**WORK TO COMPLETE**. Reproduce the data below with each occurrence of "lens line" swapped for "intrinsics line", leaving everything else unchanged.

**DATA SUPPLIED**.
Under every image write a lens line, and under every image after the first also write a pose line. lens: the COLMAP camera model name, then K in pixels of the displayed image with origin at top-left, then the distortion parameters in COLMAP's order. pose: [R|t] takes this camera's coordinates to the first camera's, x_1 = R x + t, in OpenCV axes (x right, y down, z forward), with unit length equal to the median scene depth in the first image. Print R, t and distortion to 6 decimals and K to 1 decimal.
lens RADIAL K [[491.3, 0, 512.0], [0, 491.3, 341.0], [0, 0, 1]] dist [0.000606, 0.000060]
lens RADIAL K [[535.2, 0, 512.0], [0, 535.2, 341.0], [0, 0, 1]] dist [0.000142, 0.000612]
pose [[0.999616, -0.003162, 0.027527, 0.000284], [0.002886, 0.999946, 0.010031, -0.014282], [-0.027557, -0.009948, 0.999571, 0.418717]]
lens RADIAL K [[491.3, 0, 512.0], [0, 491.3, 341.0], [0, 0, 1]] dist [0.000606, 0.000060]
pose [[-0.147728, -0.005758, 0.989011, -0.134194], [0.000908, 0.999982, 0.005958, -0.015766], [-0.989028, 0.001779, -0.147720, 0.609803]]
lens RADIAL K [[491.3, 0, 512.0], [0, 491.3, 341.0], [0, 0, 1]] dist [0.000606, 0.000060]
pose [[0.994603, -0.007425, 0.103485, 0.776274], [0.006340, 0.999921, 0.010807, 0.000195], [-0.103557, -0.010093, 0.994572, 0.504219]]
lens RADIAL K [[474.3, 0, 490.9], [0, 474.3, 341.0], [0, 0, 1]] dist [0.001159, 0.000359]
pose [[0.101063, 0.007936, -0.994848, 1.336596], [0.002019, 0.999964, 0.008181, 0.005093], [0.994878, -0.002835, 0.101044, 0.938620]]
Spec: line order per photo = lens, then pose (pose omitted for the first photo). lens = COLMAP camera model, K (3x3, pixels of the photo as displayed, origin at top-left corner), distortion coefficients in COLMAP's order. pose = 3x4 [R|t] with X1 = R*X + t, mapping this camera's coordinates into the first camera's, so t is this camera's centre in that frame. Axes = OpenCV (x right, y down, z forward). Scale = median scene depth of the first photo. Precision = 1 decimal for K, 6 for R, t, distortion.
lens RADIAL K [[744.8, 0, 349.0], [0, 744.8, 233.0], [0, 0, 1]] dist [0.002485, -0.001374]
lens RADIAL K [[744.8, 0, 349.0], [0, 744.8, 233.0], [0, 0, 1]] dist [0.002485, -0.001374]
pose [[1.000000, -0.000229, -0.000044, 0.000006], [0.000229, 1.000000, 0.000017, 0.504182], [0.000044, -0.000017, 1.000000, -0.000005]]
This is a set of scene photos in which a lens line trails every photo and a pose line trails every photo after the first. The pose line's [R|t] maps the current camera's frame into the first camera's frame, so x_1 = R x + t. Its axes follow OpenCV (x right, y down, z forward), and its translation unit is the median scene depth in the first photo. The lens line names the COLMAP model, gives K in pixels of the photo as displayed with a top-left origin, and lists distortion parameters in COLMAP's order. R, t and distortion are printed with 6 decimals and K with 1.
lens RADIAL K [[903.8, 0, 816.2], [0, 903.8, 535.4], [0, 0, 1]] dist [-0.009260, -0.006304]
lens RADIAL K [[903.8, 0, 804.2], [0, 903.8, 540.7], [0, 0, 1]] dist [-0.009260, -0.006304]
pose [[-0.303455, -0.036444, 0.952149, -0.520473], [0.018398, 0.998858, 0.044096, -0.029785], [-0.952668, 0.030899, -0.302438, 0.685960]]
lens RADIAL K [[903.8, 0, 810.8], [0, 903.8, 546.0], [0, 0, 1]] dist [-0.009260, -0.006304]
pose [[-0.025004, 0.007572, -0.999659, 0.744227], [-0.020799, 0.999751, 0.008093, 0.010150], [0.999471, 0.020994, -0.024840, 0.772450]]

**SOLUTION FOR THIS PROBLEM**.
Under every image write a intrinsics line, and under every image after the first also write a pose line. lens: the COLMAP camera model name, then K in pixels of the displayed image with origin at top-left, then the distortion parameters in COLMAP's order. pose: [R|t] takes this camera's coordinates to the first camera's, x_1 = R x + t, in OpenCV axes (x right, y down, z forward), with unit length equal to the median scene depth in the first image. Print R, t and distortion to 6 decimals and K to 1 decimal.
lens RADIAL K [[491.3, 0, 512.0], [0, 491.3, 341.0], [0, 0, 1]] dist [0.000606, 0.000060]
lens RADIAL K [[535.2, 0, 512.0], [0, 535.2, 341.0], [0, 0, 1]] dist [0.000142, 0.000612]
pose [[0.999616, -0.003162, 0.027527, 0.000284], [0.002886, 0.999946, 0.010031, -0.014282], [-0.027557, -0.009948, 0.999571, 0.418717]]
lens RADIAL K [[491.3, 0, 512.0], [0, 491.3, 341.0], [0, 0, 1]] dist [0.000606, 0.000060]
pose [[-0.147728, -0.005758, 0.989011, -0.134194], [0.000908, 0.999982, 0.005958, -0.015766], [-0.989028, 0.001779, -0.147720, 0.609803]]
lens RADIAL K [[491.3, 0, 512.0], [0, 491.3, 341.0], [0, 0, 1]] dist [0.000606, 0.000060]
pose [[0.994603, -0.007425, 0.103485, 0.776274], [0.006340, 0.999921, 0.010807, 0.000195], [-0.103557, -0.010093, 0.994572, 0.504219]]
lens RADIAL K [[474.3, 0, 490.9], [0, 474.3, 341.0], [0, 0, 1]] dist [0.001159, 0.000359]
pose [[0.101063, 0.007936, -0.994848, 1.336596], [0.002019, 0.999964, 0.008181, 0.005093], [0.994878, -0.002835, 0.101044, 0.938620]]
Spec: line order per photo = lens, then pose (pose omitted for the first photo). lens = COLMAP camera model, K (3x3, pixels of the photo as displayed, origin at top-left corner), distortion coefficients in COLMAP's order. pose = 3x4 [R|t] with X1 = R*X + t, mapping this camera's coordinates into the first camera's, so t is this camera's centre in that frame. Axes = OpenCV (x right, y down, z forward). Scale = median scene depth of the first photo. Precision = 1 decimal for K, 6 for R, t, distortion.
lens RADIAL K [[744.8, 0, 349.0], [0, 744.8, 233.0], [0, 0, 1]] dist [0.002485, -0.001374]
lens RADIAL K [[744.8, 0, 349.0], [0, 744.8, 233.0], [0, 0, 1]] dist [0.002485, -0.001374]
pose [[1.000000, -0.000229, -0.000044, 0.000006], [0.000229, 1.000000, 0.000017, 0.504182], [0.000044, -0.000017, 1.000000, -0.000005]]
This is a set of scene photos in which a intrinsics line trails every photo and a pose line trails every photo after the first. The pose line's [R|t] maps the current camera's frame into the first camera's frame, so x_1 = R x + t. Its axes follow OpenCV (x right, y down, z forward), and its translation unit is the median scene depth in the first photo. The intrinsics line names the COLMAP model, gives K in pixels of the photo as displayed with a top-left origin, and lists distortion parameters in COLMAP's order. R, t and distortion are printed with 6 decimals and K with 1.
lens RADIAL K [[903.8, 0, 816.2], [0, 903.8, 535.4], [0, 0, 1]] dist [-0.009260, -0.006304]
lens RADIAL K [[903.8, 0, 804.2], [0, 903.8, 540.7], [0, 0, 1]] dist [-0.009260, -0.006304]
pose [[-0.303455, -0.036444, 0.952149, -0.520473], [0.018398, 0.998858, 0.044096, -0.029785], [-0.952668, 0.030899, -0.302438, 0.685960]]
lens RADIAL K [[903.8, 0, 810.8], [0, 903.8, 546.0], [0, 0, 1]] dist [-0.009260, -0.006304]
pose [[-0.025004, 0.007572, -0.999659, 0.744227], [-0.020799, 0.999751, 0.008093, 0.010150], [0.999471, 0.020994, -0.024840, 0.772450]]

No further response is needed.